The shortest night of the year: it will only get more light from now on. Each year the cycle repeats, like a promise kept.
One difference here between the physics with which we’ve become familiar and our phenomenological analysis is that the latter doesn’t posit a theory; it merely describes what we experience and analyzes this experience carefully. We recognized, in describing our experience, that the present moment is unknowable, beyond time consciousness, our consciousness of time always anticipated (future) or just-past (remembered), so subject to distortions and imaginings. The structure of the present moment is without the narrative structure of anticipating and remembering. It just is. We just exist, true existence beyond knowing, or at least beyond our knowing.

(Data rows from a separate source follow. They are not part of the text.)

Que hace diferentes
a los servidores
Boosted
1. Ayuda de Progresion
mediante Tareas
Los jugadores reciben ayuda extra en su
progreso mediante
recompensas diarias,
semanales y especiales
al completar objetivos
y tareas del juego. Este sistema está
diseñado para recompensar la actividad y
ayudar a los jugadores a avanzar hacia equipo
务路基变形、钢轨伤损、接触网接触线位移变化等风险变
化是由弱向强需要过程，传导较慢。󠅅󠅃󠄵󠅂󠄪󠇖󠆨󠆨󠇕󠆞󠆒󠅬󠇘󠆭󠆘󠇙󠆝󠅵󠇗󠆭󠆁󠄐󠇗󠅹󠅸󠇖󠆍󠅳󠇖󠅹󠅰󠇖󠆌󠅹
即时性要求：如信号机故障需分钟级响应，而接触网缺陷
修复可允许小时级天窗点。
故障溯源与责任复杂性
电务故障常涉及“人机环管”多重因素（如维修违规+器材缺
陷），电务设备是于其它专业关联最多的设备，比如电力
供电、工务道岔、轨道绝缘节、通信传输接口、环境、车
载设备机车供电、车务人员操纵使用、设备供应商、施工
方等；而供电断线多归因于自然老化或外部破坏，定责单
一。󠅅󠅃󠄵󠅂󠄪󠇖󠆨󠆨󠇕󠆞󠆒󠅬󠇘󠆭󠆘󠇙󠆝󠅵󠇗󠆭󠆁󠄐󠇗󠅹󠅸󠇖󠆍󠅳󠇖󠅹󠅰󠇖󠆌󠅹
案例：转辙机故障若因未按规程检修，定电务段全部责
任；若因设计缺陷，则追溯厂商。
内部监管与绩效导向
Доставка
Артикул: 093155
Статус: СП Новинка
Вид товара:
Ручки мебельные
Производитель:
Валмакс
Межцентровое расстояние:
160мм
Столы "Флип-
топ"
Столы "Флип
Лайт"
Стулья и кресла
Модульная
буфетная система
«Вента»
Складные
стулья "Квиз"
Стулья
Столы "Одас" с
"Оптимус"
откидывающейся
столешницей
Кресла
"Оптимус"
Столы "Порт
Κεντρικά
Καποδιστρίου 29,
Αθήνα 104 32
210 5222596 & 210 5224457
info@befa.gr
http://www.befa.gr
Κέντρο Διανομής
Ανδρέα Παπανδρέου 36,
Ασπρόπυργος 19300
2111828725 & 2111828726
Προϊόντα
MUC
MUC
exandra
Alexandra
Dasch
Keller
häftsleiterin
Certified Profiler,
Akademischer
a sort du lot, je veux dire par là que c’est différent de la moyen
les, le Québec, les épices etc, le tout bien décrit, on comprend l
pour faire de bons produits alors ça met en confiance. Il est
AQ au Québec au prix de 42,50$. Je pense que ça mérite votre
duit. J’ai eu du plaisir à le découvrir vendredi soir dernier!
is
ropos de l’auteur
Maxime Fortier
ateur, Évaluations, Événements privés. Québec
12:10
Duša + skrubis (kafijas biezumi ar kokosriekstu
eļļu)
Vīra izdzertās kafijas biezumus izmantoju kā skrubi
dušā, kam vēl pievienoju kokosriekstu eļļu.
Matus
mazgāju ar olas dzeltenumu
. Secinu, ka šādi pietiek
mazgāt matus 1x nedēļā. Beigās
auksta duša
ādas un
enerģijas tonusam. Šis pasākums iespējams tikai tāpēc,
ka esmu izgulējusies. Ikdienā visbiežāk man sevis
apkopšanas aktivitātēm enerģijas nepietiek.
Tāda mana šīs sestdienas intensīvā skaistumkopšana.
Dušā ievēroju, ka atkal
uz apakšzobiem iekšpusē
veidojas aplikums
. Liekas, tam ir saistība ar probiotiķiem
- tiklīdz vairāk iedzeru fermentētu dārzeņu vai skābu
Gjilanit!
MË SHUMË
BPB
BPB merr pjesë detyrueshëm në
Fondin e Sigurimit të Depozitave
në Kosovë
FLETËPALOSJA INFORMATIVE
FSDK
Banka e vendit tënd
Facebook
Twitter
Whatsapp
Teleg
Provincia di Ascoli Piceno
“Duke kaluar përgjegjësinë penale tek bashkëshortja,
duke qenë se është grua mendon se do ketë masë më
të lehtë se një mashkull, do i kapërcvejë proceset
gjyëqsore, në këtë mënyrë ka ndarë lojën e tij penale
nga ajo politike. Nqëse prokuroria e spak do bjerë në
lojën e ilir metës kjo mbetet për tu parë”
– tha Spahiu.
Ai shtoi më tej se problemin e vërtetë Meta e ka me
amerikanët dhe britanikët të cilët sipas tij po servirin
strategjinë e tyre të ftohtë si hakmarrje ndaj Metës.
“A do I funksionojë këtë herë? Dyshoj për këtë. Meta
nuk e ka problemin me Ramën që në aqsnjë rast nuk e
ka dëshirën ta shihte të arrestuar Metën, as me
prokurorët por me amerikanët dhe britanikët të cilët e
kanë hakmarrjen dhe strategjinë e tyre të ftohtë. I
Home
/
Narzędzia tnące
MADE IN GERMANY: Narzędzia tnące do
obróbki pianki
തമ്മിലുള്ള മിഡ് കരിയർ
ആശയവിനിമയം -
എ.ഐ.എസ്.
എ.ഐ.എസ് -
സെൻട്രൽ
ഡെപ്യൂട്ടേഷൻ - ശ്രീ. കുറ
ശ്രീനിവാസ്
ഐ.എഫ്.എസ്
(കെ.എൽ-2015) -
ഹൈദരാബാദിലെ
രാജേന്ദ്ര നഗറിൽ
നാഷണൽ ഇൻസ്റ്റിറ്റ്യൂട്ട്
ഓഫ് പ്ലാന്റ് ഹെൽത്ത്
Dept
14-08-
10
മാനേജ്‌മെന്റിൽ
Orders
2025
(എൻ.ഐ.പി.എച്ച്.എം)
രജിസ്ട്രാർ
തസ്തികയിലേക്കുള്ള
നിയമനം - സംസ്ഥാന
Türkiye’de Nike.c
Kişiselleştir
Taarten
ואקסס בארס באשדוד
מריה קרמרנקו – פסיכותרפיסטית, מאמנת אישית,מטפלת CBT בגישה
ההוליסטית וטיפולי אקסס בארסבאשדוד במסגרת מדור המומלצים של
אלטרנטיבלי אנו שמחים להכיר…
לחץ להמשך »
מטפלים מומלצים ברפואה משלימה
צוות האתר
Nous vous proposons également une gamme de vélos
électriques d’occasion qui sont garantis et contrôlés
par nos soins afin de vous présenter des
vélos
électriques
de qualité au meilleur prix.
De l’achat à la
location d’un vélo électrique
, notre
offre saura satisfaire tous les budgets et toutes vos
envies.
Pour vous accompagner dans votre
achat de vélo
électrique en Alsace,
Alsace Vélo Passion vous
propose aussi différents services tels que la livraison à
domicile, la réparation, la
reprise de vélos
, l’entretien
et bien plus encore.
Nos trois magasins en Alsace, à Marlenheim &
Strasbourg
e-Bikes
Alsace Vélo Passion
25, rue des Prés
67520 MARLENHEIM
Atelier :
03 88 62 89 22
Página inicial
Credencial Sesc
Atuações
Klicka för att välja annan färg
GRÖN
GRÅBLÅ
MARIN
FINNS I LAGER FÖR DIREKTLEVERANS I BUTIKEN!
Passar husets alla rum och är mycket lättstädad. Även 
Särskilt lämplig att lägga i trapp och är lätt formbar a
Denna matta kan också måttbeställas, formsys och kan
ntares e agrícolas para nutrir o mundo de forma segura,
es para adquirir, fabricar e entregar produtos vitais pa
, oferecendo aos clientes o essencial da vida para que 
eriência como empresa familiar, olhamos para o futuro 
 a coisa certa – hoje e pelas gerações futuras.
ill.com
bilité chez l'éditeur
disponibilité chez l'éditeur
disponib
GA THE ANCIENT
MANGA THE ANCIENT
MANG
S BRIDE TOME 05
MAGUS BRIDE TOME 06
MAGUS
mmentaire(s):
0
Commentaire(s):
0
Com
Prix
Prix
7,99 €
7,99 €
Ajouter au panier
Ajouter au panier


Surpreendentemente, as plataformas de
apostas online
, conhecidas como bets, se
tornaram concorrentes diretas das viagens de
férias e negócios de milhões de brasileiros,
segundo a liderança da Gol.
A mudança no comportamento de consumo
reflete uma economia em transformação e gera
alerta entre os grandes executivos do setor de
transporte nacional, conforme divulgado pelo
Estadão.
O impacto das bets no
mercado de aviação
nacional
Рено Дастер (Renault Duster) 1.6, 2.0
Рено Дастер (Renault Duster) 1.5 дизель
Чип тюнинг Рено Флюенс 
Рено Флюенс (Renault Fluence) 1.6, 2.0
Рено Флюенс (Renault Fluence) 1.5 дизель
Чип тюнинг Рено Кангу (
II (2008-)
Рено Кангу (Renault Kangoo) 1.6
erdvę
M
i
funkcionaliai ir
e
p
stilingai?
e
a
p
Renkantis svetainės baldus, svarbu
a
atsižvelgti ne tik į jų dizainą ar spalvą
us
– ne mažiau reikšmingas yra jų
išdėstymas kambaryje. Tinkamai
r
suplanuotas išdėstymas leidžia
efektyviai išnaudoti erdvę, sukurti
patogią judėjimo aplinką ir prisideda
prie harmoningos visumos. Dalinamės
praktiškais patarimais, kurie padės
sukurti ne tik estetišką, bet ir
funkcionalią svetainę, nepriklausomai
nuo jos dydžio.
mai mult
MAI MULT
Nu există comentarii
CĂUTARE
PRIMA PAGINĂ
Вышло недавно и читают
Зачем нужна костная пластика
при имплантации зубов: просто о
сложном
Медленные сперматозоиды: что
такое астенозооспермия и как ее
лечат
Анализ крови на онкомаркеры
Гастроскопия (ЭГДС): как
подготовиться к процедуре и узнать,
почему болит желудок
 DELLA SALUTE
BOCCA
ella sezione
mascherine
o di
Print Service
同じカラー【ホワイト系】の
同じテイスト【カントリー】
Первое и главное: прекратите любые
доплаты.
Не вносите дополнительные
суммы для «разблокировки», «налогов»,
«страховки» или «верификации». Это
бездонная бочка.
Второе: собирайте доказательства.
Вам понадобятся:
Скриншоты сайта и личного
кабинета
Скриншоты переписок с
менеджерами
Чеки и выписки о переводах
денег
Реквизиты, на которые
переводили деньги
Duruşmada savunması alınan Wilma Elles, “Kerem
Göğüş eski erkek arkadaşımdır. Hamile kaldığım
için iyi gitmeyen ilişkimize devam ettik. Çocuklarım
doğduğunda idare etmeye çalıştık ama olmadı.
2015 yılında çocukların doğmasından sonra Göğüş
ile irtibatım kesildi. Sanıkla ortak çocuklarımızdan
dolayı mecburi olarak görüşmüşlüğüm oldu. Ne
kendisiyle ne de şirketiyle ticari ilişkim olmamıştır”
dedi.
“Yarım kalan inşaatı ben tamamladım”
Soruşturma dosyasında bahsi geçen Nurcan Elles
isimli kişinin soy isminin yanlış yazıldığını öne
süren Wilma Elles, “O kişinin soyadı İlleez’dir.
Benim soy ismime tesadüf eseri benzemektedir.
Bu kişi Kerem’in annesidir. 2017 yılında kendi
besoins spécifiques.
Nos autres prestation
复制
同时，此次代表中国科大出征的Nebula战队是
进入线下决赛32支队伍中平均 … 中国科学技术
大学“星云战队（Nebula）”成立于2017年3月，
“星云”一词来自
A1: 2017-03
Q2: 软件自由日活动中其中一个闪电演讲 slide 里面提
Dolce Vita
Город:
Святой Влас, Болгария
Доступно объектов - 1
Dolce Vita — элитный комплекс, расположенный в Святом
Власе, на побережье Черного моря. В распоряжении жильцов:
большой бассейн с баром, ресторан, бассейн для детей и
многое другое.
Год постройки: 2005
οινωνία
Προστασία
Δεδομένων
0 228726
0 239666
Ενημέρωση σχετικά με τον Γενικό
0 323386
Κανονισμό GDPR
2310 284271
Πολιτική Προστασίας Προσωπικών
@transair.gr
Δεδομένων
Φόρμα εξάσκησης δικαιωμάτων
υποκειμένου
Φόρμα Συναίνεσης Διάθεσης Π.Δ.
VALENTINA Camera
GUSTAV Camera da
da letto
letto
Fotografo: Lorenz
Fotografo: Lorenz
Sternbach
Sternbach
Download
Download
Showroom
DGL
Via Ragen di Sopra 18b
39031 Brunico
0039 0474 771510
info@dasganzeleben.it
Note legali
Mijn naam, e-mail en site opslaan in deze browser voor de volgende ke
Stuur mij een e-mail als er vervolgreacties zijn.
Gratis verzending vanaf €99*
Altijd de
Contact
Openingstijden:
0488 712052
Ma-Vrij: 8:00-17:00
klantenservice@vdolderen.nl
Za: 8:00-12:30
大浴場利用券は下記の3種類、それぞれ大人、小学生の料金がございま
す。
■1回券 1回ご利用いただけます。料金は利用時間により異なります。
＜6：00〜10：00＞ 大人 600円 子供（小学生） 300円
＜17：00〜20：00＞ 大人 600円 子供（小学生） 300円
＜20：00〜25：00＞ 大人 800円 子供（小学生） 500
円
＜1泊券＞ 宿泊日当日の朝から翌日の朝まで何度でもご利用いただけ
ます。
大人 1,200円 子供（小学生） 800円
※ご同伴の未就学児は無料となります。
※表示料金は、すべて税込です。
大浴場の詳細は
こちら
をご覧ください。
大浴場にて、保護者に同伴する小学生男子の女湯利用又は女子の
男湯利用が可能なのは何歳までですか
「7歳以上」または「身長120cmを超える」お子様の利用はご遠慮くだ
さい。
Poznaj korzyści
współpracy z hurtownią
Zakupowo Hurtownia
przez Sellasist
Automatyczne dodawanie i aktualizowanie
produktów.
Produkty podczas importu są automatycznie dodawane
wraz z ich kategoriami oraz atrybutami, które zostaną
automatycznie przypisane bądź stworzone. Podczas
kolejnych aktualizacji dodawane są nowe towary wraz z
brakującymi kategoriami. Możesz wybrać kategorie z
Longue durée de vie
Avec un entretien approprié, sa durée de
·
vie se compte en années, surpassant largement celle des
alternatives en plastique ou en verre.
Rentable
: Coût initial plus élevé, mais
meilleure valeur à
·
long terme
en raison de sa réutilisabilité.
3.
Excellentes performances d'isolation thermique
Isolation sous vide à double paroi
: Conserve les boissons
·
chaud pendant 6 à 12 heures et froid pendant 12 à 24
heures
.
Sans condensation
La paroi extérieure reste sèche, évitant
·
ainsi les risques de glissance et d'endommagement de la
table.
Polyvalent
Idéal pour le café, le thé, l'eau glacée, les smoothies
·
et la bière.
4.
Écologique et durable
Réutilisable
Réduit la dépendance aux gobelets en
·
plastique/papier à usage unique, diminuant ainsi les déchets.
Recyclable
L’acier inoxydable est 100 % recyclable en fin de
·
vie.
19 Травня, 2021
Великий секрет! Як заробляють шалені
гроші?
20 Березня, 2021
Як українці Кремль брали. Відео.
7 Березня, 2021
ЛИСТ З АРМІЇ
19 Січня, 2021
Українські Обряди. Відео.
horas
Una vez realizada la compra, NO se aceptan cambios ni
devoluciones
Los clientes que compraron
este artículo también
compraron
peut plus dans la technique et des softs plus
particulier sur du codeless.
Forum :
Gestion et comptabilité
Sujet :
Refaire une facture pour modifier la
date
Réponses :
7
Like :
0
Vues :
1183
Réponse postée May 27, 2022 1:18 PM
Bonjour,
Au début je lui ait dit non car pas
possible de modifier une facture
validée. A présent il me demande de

So consider the problem of time travel in light of this analysis of our present experience. It is theoretically possible, according to theories of modern physics but logically impossible because you can’t enter an experience without changing it. If I come into a room from a previous century, the room is altered and I am altered so I am in a new moment, not that of the previous century. This isn’t just the structure of physical time; it is that of creation. It is what it is and it can’t be otherwise.
So I contemplate the crucifixion of Jesus in this light. It isn’t fatalism, when Jesus realized at some point that it was going to happen and even God wouldn’t take this bitter cup away. He’d have to drink it, freely, knowing… Here, try this. Try contemplating the crucifixion in this light, and the resurrection. Jesus took on the story and entered eternal life because he was always living even though he died because that is what it is to be fully human, incarnate… I think. Or rather here I stop thinking, just sit with it for a short while.
After all, it’s the shortest night of the year.